**Task item:**
For each entry below, please return its exact wording and leave out any picture.

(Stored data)
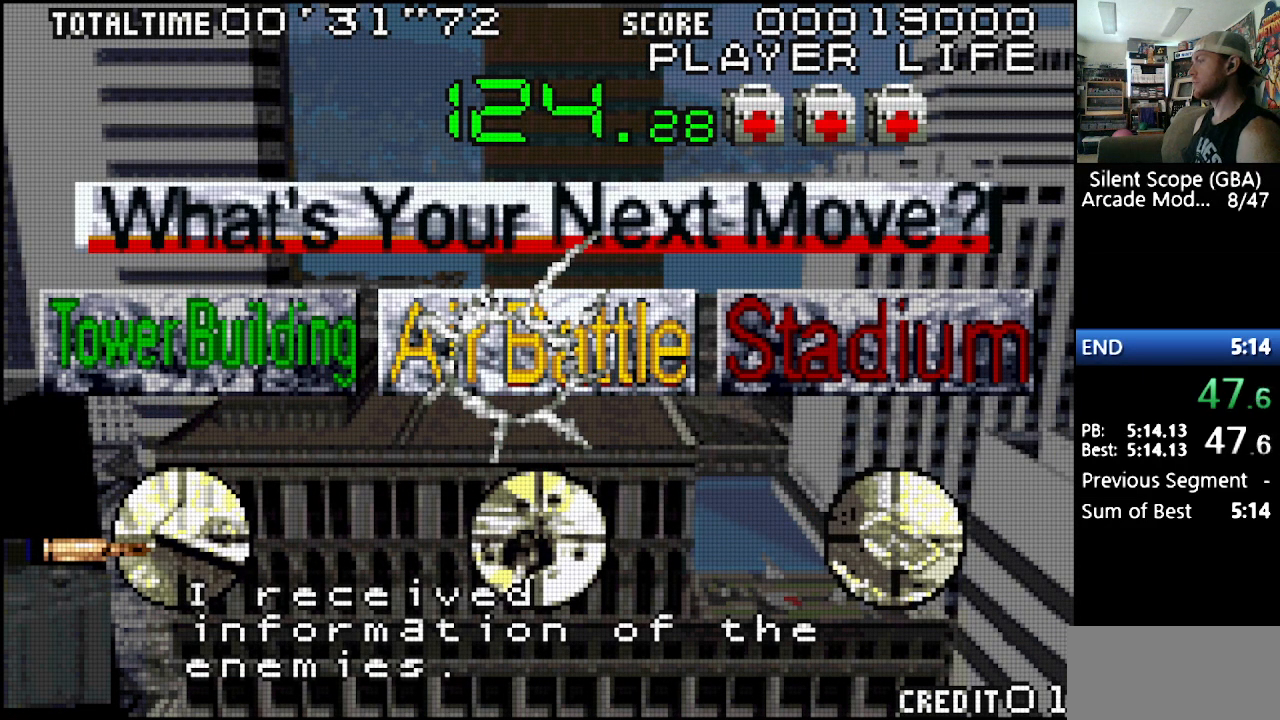
{"buttons": [], "events": [[67, "B", "up"], [167, "B", "down"], [233, "B", "up"], [350, "B", "down"], [433, "B", "up"]]}
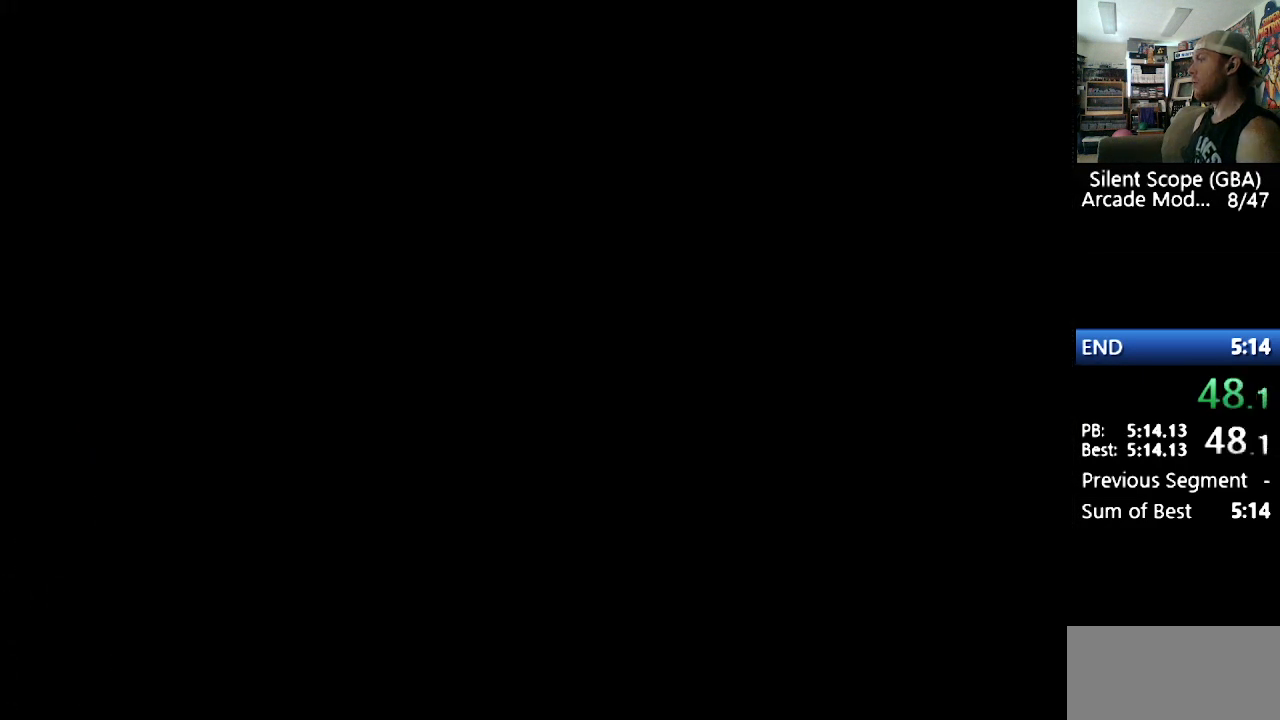
{"buttons": ["B"], "events": [[50, "B", "down"], [133, "B", "up"], [233, "B", "down"], [350, "B", "up"], [417, "B", "down"]]}
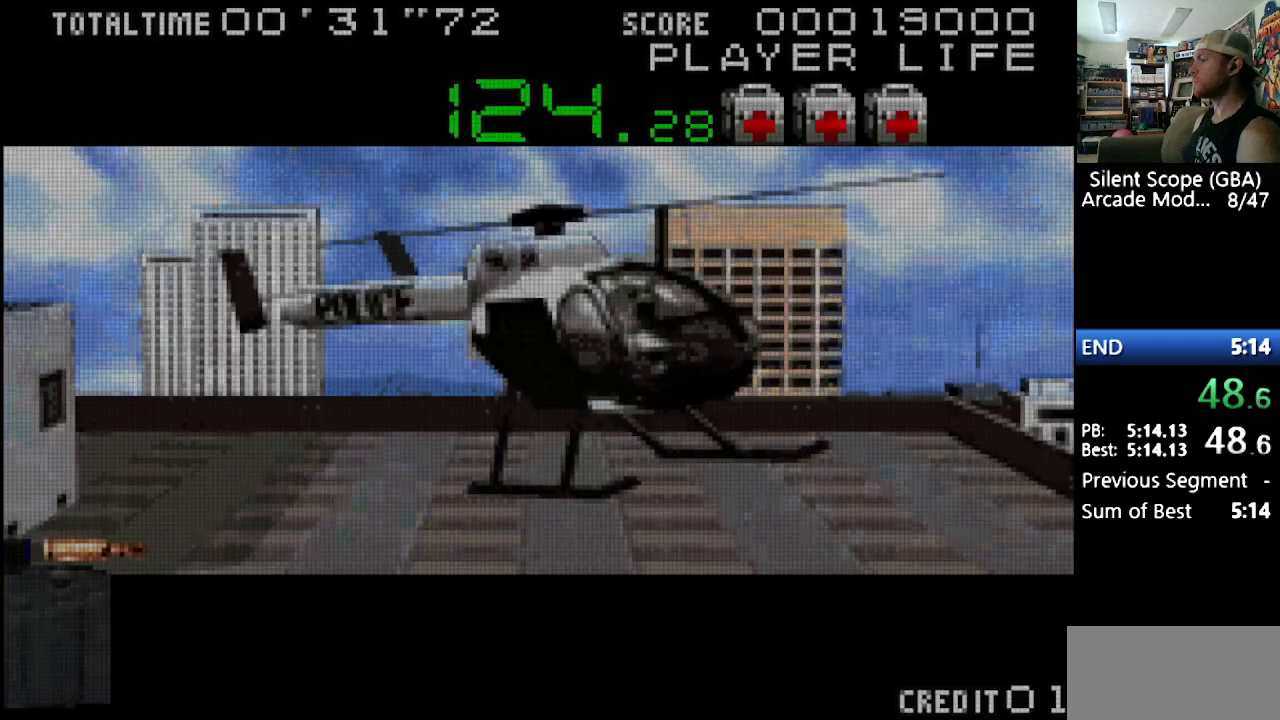
{"buttons": ["B"], "events": [[17, "B", "up"], [117, "B", "down"], [200, "B", "up"], [267, "B", "down"], [367, "B", "up"], [433, "B", "down"]]}
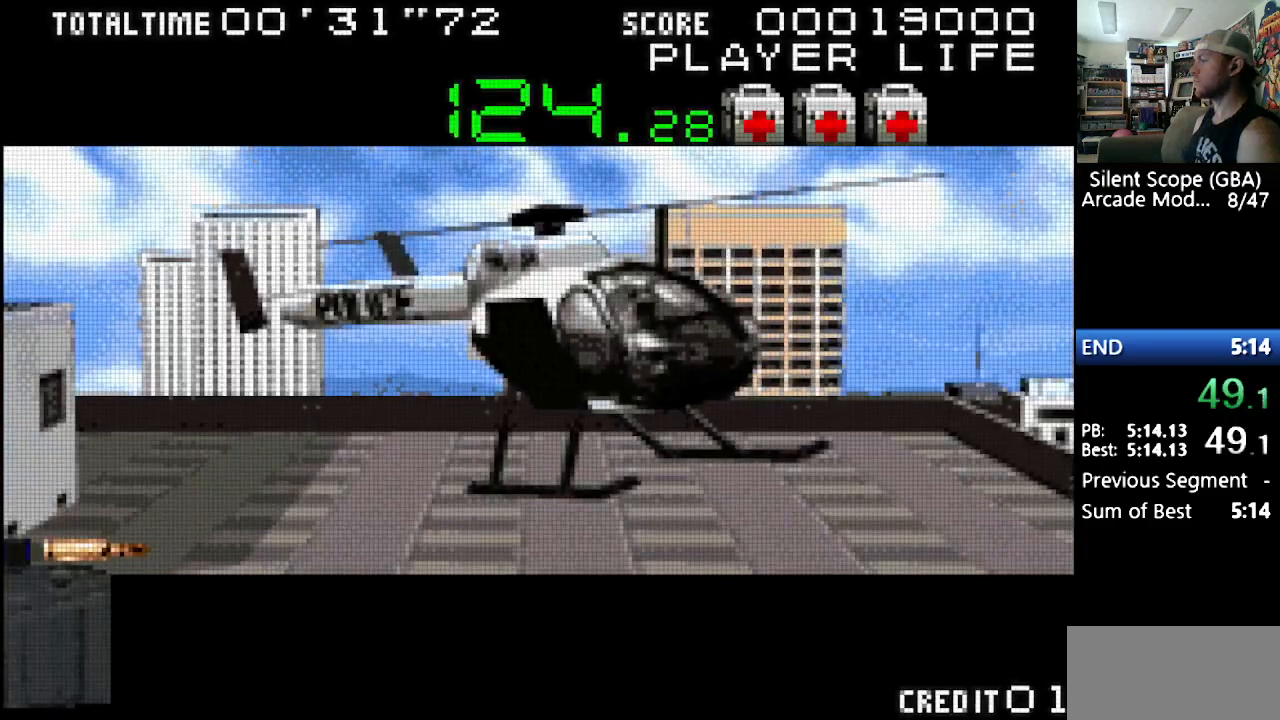
{"buttons": [], "events": [[33, "B", "up"], [67, "B", "down"], [167, "B", "up"], [233, "B", "down"], [350, "B", "up"], [383, "B", "down"], [483, "B", "up"]]}
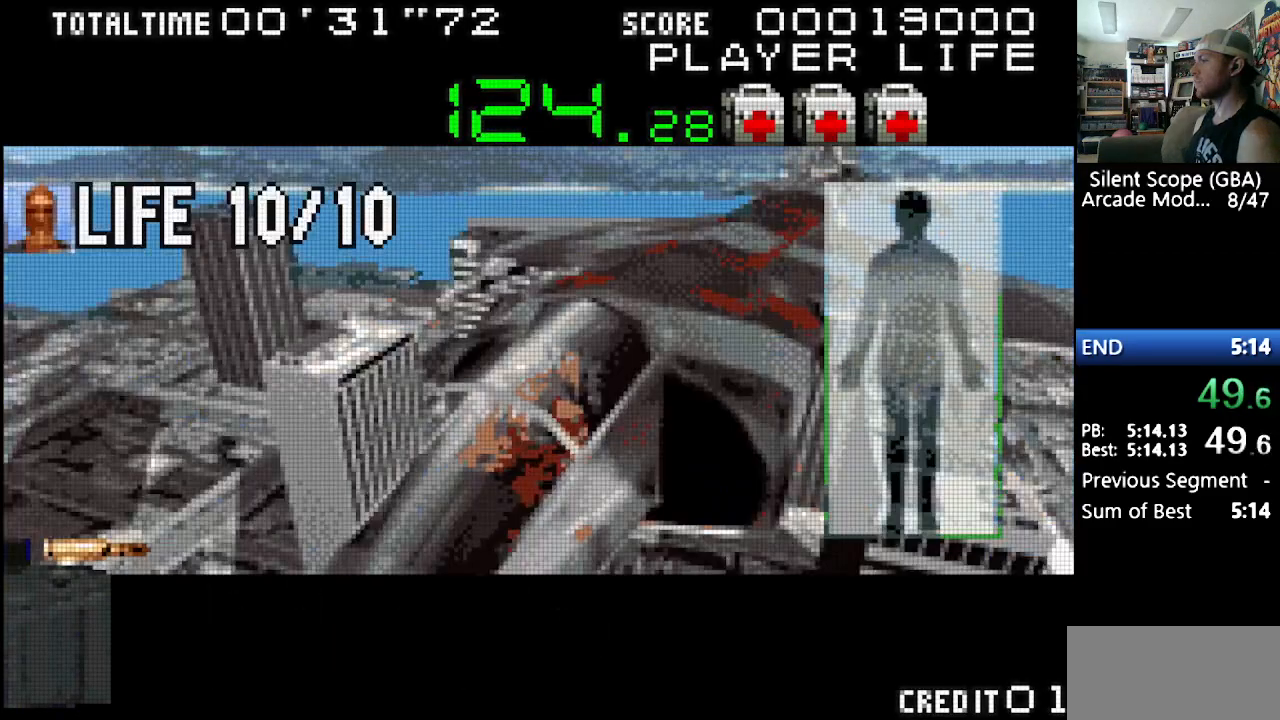
{"buttons": ["B"], "events": [[17, "B", "down"], [117, "B", "up"], [217, "B", "down"], [283, "B", "up"], [333, "B", "down"], [433, "B", "up"], [483, "B", "down"]]}
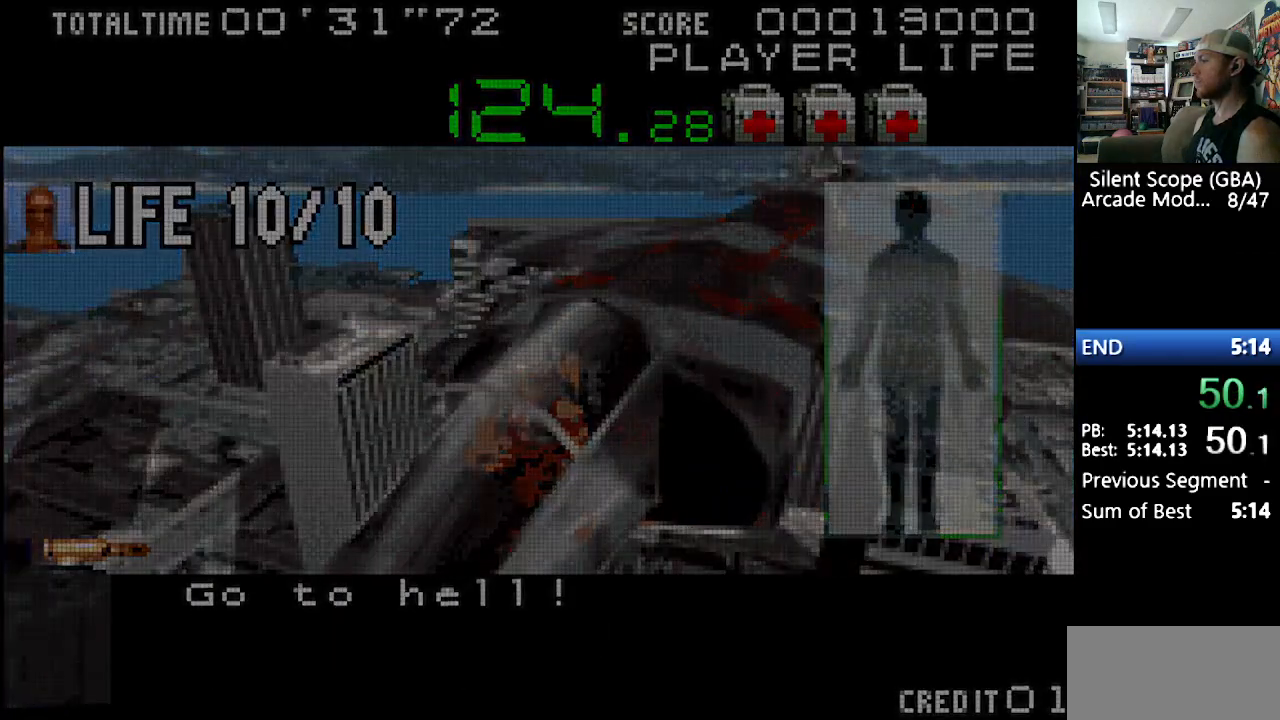
{"buttons": [], "events": [[67, "B", "up"]]}
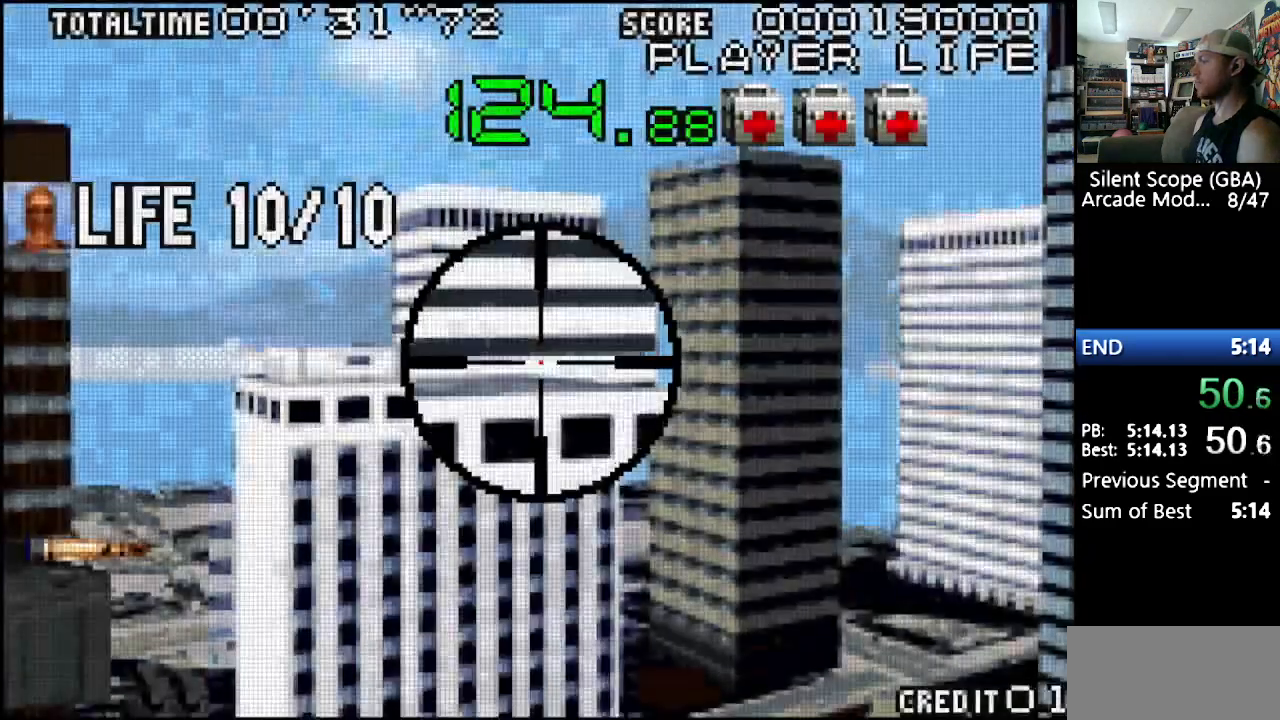
{"buttons": [], "events": [[50, "DPAD_LEFT", "down"], [117, "DPAD_LEFT", "up"]]}
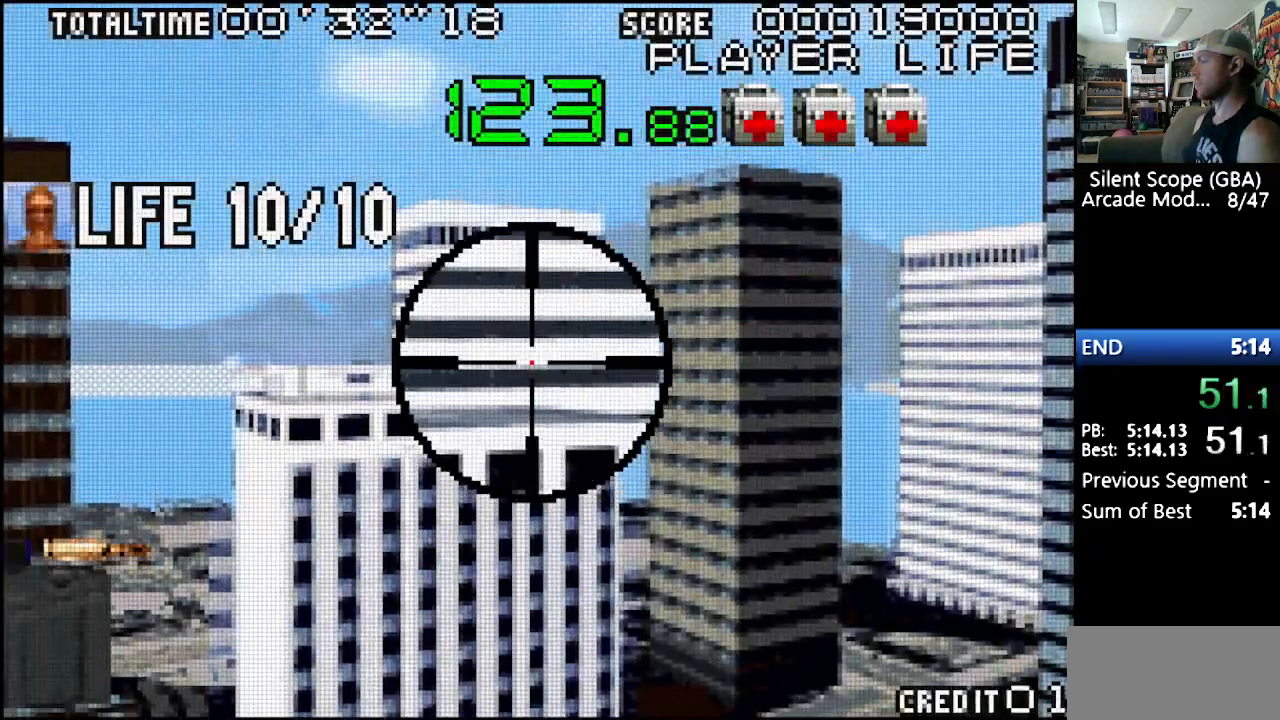
{"buttons": [], "events": []}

**Solution to the problem:**
{"buttons": [], "events": [[67, "B", "up"], [167, "B", "down"], [233, "B", "up"], [350, "B", "down"], [433, "B", "up"]]}
{"buttons": ["B"], "events": [[50, "B", "down"], [133, "B", "up"], [233, "B", "down"], [350, "B", "up"], [417, "B", "down"]]}
{"buttons": ["B"], "events": [[17, "B", "up"], [117, "B", "down"], [200, "B", "up"], [267, "B", "down"], [367, "B", "up"], [433, "B", "down"]]}
{"buttons": [], "events": [[33, "B", "up"], [67, "B", "down"], [167, "B", "up"], [233, "B", "down"], [350, "B", "up"], [383, "B", "down"], [483, "B", "up"]]}
{"buttons": ["B"], "events": [[17, "B", "down"], [117, "B", "up"], [217, "B", "down"], [283, "B", "up"], [333, "B", "down"], [433, "B", "up"], [483, "B", "down"]]}
{"buttons": [], "events": [[67, "B", "up"]]}
{"buttons": [], "events": [[50, "DPAD_LEFT", "down"], [117, "DPAD_LEFT", "up"]]}
{"buttons": [], "events": []}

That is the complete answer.